For security, the MD5 hash of this message and sig is 09f911029d74e35bd84156c5635688c0.
What's an international company supposed to do to keep americans from using their freedom? They ask if you're from the US. They tell you to check and see if it's legal to do what you're doing there. Are they supposed to visit you?
The guy at my deli never asks for ID when I buy lottery tickets and all the bingo I played as a kid at church was when I was under 18... but you let one american bet the Packer's to win the SuperBowl and bam! You're in jail.
We have a goverment that outlaws things so they can profit from doing it themselves. When the Mega-Millions jackpot is $25 million, you know how much money they make? Let's just say the goverment is taking more than half before showing you that number.
There seems to be a fair bit of confusion as to how the United States would have jurisdiction in this matter. Without getting too much into specifics, I'll quickly address this.
... To regulate Commerce with foreign Nations." International commerce with the US necessarily would involve some activities that occur outside of the US. But since the people engaging in those activities are engaged in commerce with us, they fall under the scope of what Congress can regulate. It's not necessary for them to physically be in the US at the time, for if it were, that wouldn't be international commerce; it would be wholly domestic.
The Constitution provides Congress with "Power
In this case, the person apparently set up a server in the UK and used it to conduct business with people in the US. Furthermore, in doing so, he apparently violated US laws which prohibit people from engaging in this form of commerce where it involves the US, regardless of where the person happens to be while doing it.
The same sort of thing occurs regularly within the US. For example, if a person in Maine has a website which is part of a business, buying or selling something (as opposed to being merely informational), then they are engaging in interstate commerce nationwide. An Alaskan user who buys something from their site has engaged in commerce with them, and now the person in Maine is subject to Alaskan law. This is the price of doing business with people across borders in our legal system: the differing laws on both sides of the border apply, because the transaction as a whole is occuring in both, not just in one or the other.
The actual situation is a bit more complex than this, but this is the gist of it.
If the person who was arrested doesn't wish to get in more trouble in the future, then he's going to either need to comply with US law, or stop doing business that crosses the US border. Or he can try to avoid going to the US or having assets in the US so that he simply stays outside of our reach, despite violating our laws. (N.b. that airspace counts: there are plenty of instances of people flying on planes, and getting served while crossing the airspace of a particular jurisdiction, by someone that followed them on the plane and waited for the right moment. Landing in that jurisdiction isn't required.)
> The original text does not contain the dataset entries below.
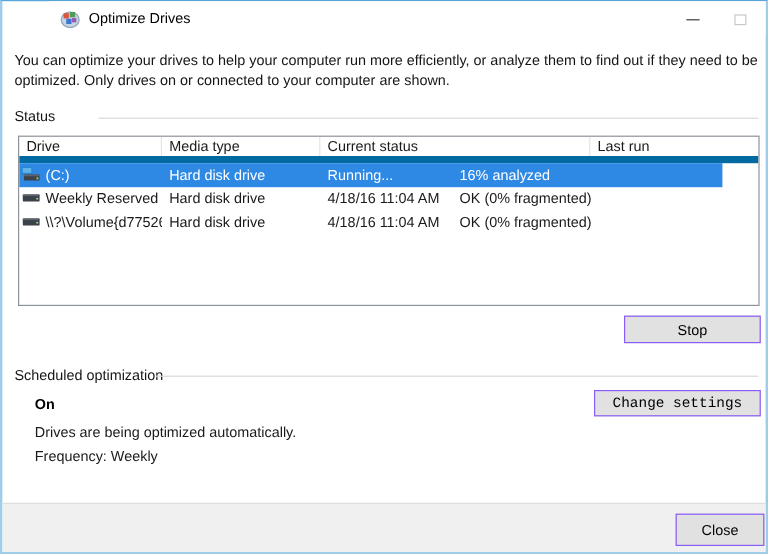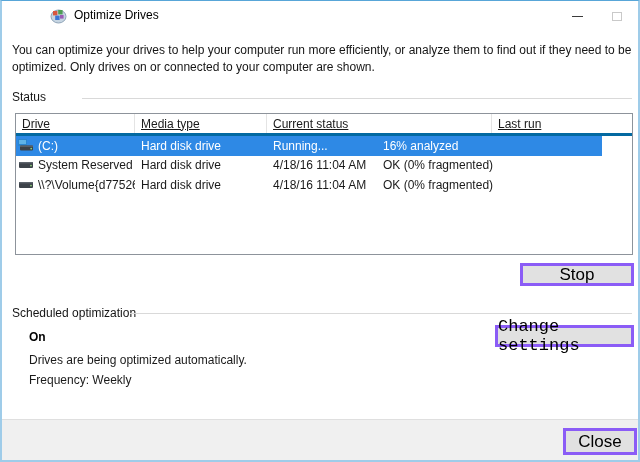"Drive" .thead { border-bottom: 3px solid #0369a1 -> 6px solid #0369a1; text-decoration: underline -> none }
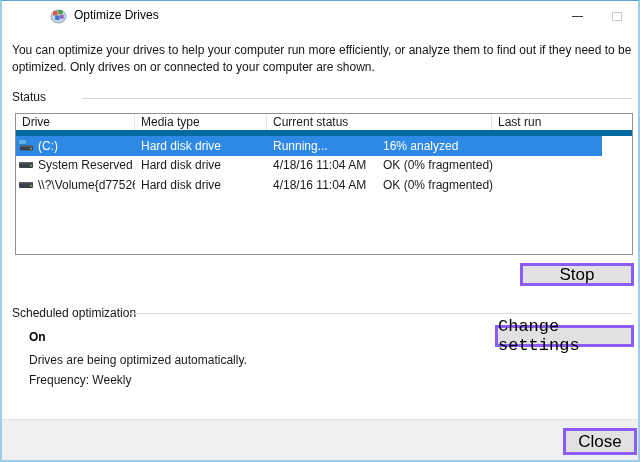"System Reserved" span { text: System -> Weekly }
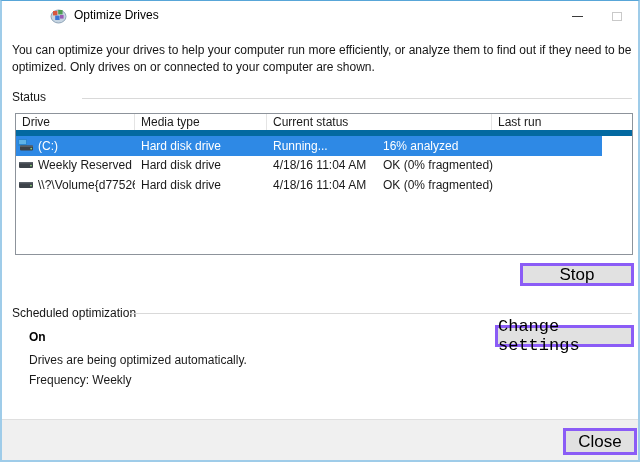"Stop" .btn { border: 3px solid #8b5cf6 -> 1px solid #8b5cf6; font-size: 17px -> 12px }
In any case, this isn't much of an example of our stretching ourselves. If you want to see that, I'd suggest looking at the Alien Tort Claims Act. Personally, I don't have a problem with that, or with our general approach to this.
To those who would argue that repressive countries such as China or Saudi Arabia could try the same thing for basically innocuous things like pointing out how repressive they are (as opposed to something arguably more serious, such as illegally running gambling operations), let's remember that they are repressive countries and thus no one should ever want to go there until they clean up their act. As many idiotic and downright evil things as the US has been doing lately (or historically), we're not quite that bad, and I hope we're soon to get significantly better.
-- This and all my posts are in the public domain. I am a lawyer. I am not your lawyer, and this is not legal advice.